#### Work instructions
When the string "Jack" occurs in a line of the records, show that line.

#### Records for the exercise
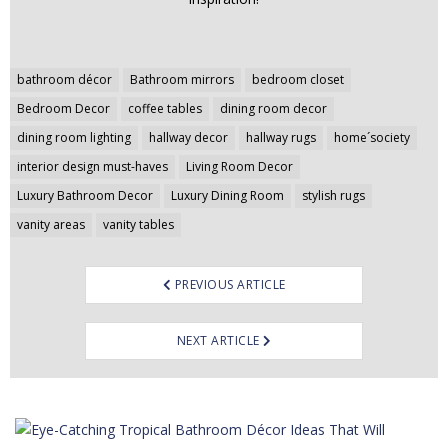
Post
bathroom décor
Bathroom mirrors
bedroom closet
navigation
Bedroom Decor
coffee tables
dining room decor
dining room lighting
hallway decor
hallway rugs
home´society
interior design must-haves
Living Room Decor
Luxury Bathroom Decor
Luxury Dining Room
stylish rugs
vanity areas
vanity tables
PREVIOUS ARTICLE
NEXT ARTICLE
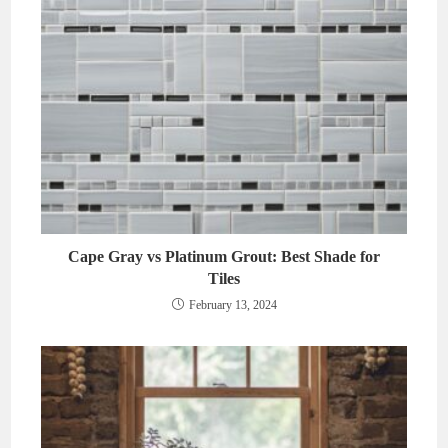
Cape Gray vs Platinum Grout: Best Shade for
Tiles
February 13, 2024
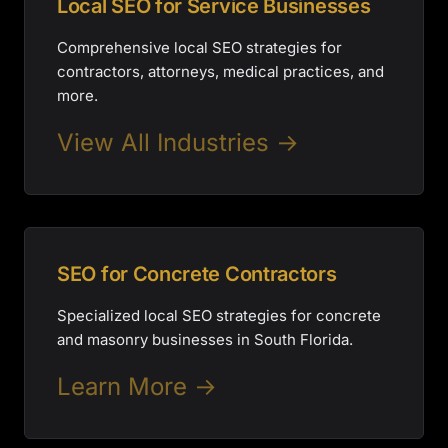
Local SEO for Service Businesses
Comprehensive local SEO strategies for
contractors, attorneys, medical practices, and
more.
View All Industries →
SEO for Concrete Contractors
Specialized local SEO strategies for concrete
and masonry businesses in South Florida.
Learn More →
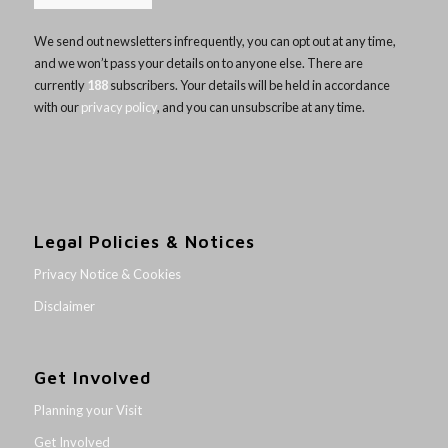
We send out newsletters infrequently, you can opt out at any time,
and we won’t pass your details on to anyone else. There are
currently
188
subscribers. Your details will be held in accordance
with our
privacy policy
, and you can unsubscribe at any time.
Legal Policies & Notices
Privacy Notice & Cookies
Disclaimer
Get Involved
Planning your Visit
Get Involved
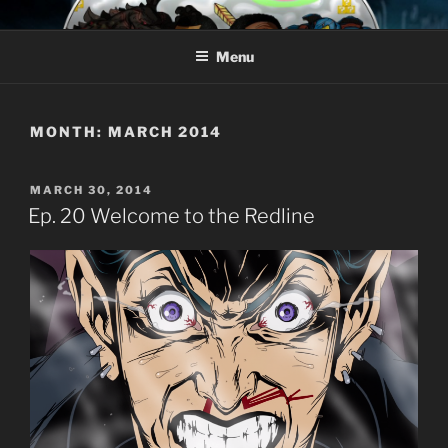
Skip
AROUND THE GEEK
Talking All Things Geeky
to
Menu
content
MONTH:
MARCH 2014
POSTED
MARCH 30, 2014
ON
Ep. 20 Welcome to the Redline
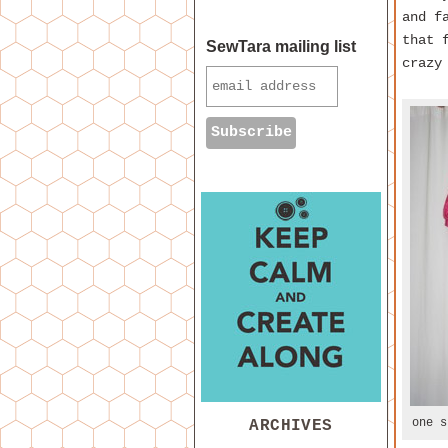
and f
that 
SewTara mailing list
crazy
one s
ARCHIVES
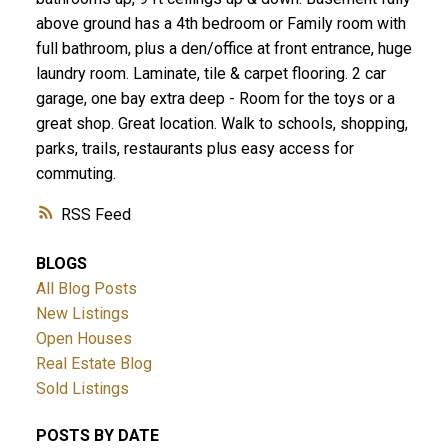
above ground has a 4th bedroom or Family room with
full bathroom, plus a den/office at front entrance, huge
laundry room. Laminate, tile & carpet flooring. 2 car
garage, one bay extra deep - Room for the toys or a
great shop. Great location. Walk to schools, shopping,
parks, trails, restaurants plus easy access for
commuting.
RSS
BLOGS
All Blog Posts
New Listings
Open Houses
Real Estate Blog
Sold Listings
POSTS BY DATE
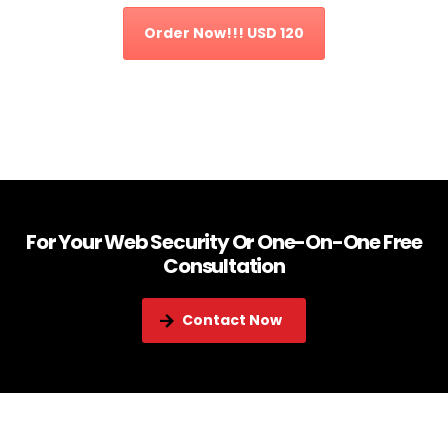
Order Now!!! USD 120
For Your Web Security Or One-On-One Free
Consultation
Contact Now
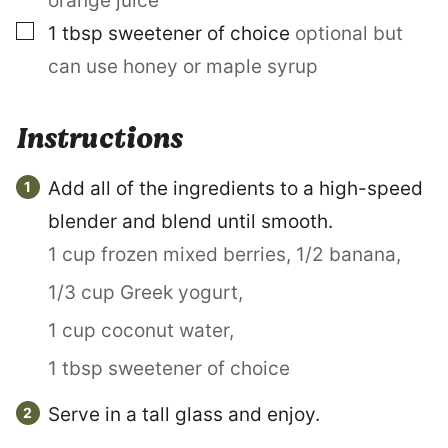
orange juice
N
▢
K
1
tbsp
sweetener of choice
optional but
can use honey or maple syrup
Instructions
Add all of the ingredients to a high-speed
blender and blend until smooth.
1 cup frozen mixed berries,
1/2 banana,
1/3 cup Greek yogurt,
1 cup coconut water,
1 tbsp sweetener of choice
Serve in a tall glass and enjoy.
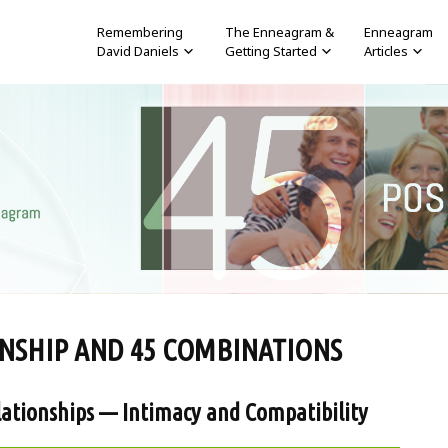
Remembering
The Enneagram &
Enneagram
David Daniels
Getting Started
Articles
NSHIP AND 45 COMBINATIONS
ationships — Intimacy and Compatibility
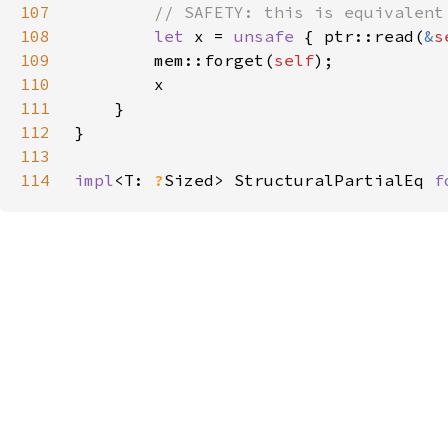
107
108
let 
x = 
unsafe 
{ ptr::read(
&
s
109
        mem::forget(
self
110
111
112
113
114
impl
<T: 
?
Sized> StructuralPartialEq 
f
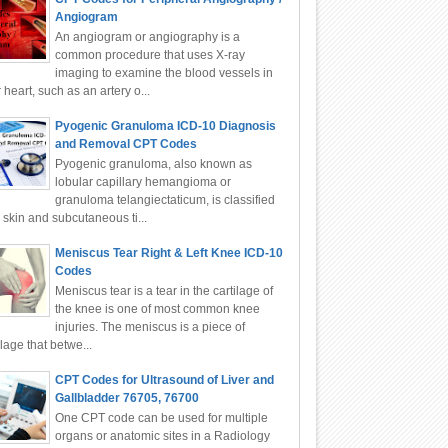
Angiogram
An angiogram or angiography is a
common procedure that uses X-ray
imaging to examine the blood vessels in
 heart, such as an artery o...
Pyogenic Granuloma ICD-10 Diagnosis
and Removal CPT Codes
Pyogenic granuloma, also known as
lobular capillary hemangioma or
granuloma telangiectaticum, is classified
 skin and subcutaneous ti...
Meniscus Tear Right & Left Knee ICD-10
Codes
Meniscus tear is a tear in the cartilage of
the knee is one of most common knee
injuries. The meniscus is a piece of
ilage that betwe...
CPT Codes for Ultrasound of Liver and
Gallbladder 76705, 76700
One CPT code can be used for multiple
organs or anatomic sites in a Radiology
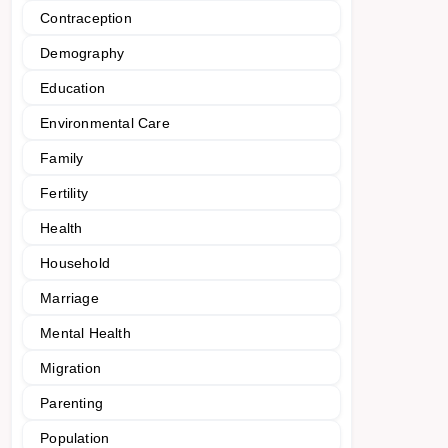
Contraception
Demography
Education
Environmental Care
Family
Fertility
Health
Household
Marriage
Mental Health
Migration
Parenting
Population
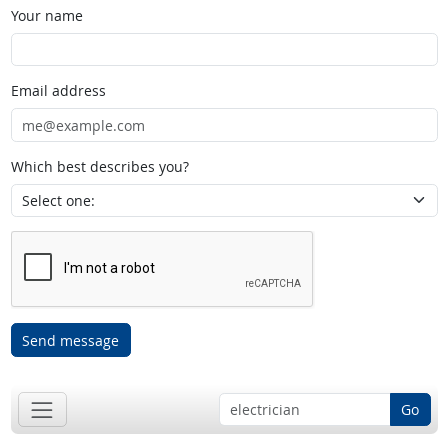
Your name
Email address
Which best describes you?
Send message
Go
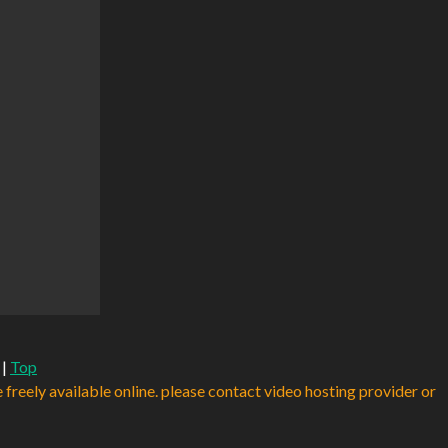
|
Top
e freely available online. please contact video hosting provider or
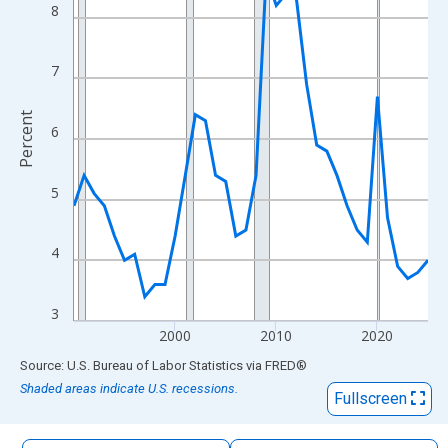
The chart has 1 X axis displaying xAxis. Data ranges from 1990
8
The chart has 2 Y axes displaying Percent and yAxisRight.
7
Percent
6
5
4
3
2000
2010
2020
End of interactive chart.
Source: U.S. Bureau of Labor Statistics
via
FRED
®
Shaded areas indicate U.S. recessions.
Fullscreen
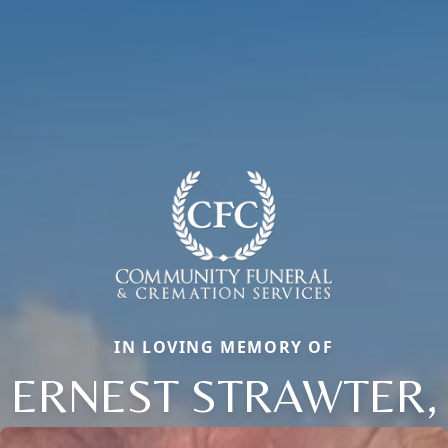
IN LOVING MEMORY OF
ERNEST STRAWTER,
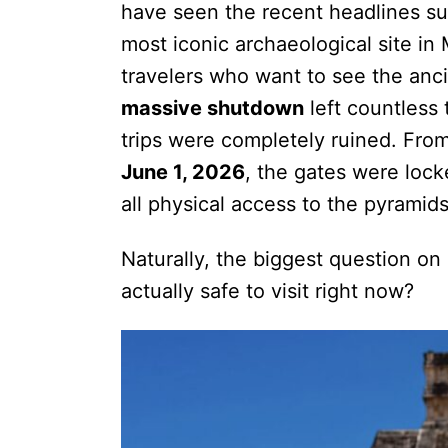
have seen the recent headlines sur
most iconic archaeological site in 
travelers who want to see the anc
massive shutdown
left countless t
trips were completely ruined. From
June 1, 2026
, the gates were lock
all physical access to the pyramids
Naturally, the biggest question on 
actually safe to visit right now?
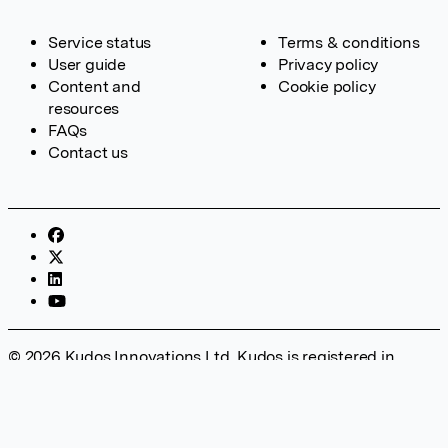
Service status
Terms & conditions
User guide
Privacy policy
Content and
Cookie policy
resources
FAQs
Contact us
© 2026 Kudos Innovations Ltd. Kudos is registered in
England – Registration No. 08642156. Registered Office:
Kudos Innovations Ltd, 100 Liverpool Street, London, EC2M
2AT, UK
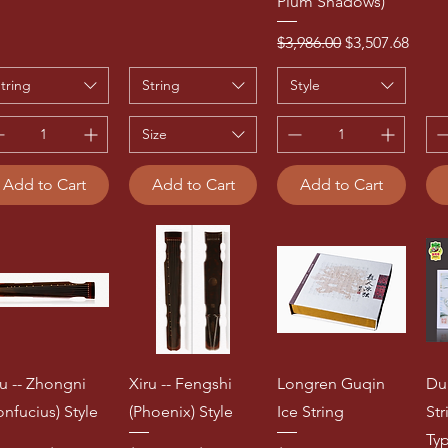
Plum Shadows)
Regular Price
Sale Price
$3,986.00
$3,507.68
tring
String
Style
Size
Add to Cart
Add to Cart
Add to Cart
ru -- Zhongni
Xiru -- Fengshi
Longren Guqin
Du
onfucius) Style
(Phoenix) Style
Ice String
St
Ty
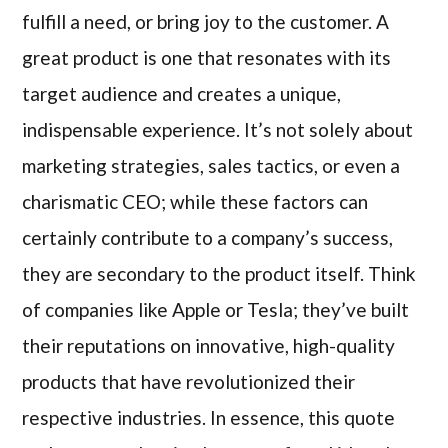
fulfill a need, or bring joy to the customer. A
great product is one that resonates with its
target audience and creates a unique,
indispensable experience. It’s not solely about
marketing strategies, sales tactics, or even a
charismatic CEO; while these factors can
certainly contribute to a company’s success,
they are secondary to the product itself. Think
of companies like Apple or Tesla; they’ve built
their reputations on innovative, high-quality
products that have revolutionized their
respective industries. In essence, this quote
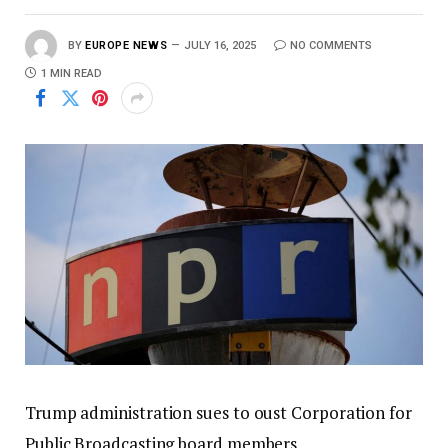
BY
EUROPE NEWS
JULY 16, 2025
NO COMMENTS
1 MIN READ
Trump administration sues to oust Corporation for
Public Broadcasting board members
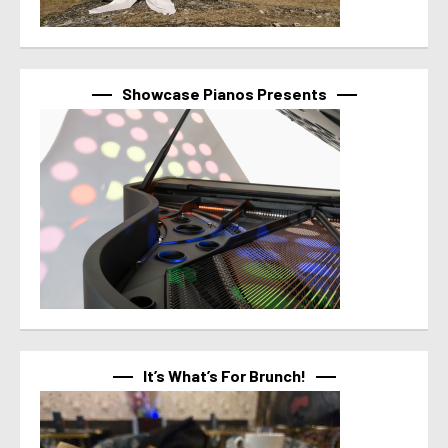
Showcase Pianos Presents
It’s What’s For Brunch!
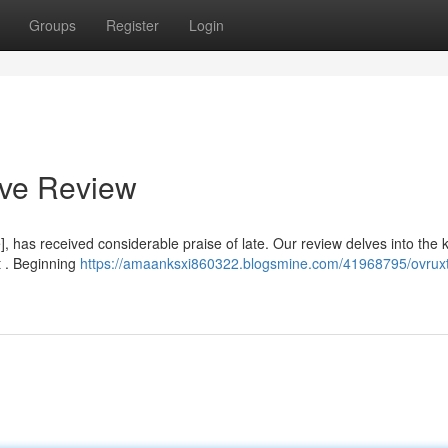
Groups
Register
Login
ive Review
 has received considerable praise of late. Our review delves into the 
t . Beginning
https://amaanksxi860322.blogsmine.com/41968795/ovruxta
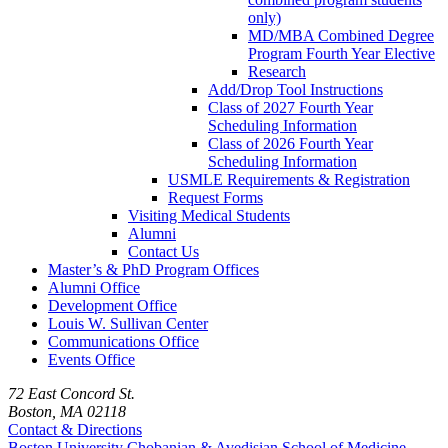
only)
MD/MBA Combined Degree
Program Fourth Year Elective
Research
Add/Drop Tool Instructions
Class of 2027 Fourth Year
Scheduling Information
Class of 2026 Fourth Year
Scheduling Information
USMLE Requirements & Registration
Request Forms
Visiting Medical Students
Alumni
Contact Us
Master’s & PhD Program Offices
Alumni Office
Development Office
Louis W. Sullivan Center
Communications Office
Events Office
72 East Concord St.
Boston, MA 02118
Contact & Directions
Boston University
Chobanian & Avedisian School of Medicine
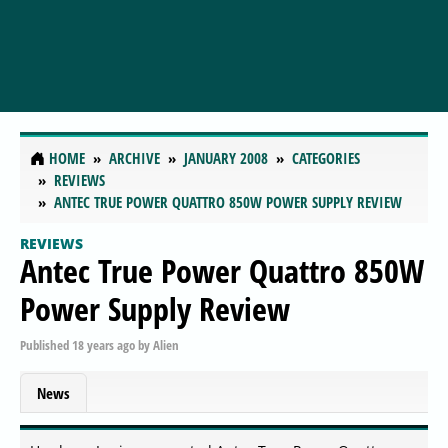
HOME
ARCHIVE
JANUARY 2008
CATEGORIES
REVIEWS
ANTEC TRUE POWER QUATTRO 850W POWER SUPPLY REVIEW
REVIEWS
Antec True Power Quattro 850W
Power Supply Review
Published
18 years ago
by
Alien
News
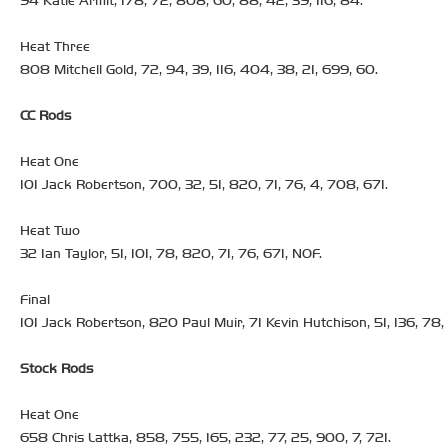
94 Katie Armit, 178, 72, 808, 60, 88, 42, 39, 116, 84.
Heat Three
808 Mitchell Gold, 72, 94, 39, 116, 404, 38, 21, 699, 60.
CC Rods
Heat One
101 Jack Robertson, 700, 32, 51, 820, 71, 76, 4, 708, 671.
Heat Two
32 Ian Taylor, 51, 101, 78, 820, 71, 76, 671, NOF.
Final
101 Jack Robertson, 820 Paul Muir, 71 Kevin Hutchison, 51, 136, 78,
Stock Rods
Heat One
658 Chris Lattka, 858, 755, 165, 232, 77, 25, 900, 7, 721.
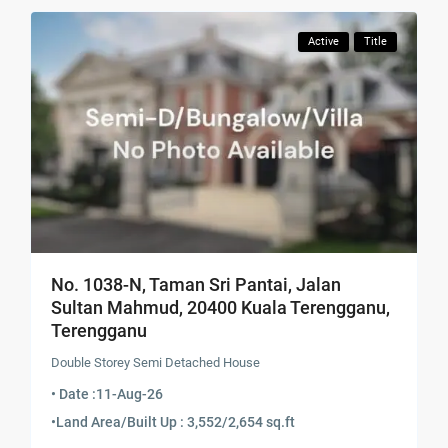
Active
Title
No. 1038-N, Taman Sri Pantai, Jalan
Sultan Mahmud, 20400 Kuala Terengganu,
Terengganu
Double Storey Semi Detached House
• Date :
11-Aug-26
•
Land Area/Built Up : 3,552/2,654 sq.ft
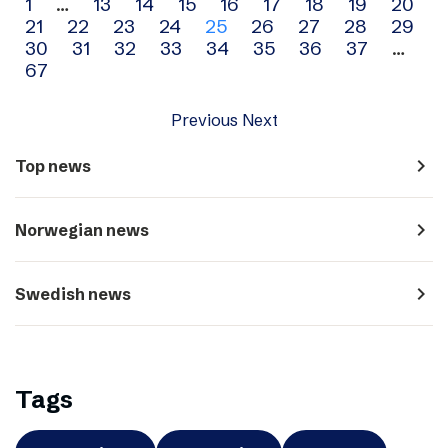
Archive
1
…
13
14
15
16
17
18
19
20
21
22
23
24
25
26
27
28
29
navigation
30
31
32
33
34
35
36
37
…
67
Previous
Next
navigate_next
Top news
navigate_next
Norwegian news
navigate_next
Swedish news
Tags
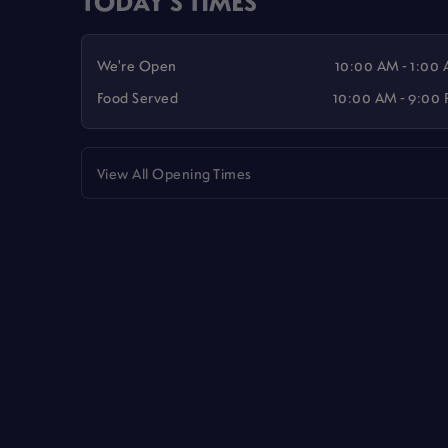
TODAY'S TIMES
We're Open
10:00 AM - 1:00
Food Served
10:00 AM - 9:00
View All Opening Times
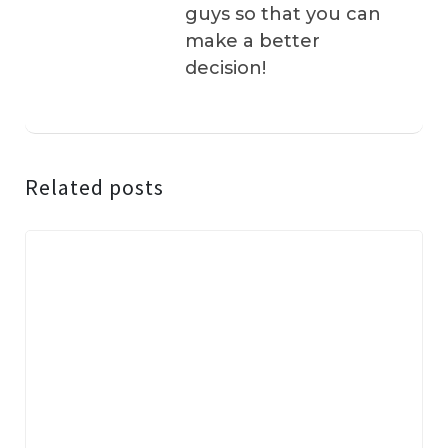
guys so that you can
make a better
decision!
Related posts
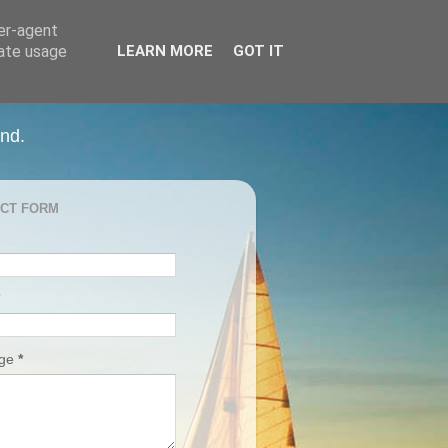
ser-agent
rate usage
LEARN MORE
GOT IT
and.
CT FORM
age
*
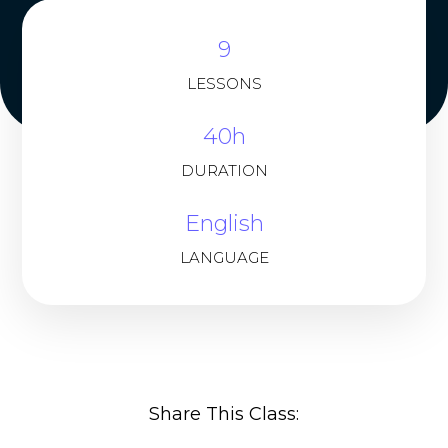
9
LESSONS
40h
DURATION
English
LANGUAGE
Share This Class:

#### Response below
101 Jack Robertson, 700, 32, 51, 820, 71, 76, 4, 708, 671.
101 Jack Robertson, 820 Paul Muir, 71 Kevin Hutchison, 51, 136, 78,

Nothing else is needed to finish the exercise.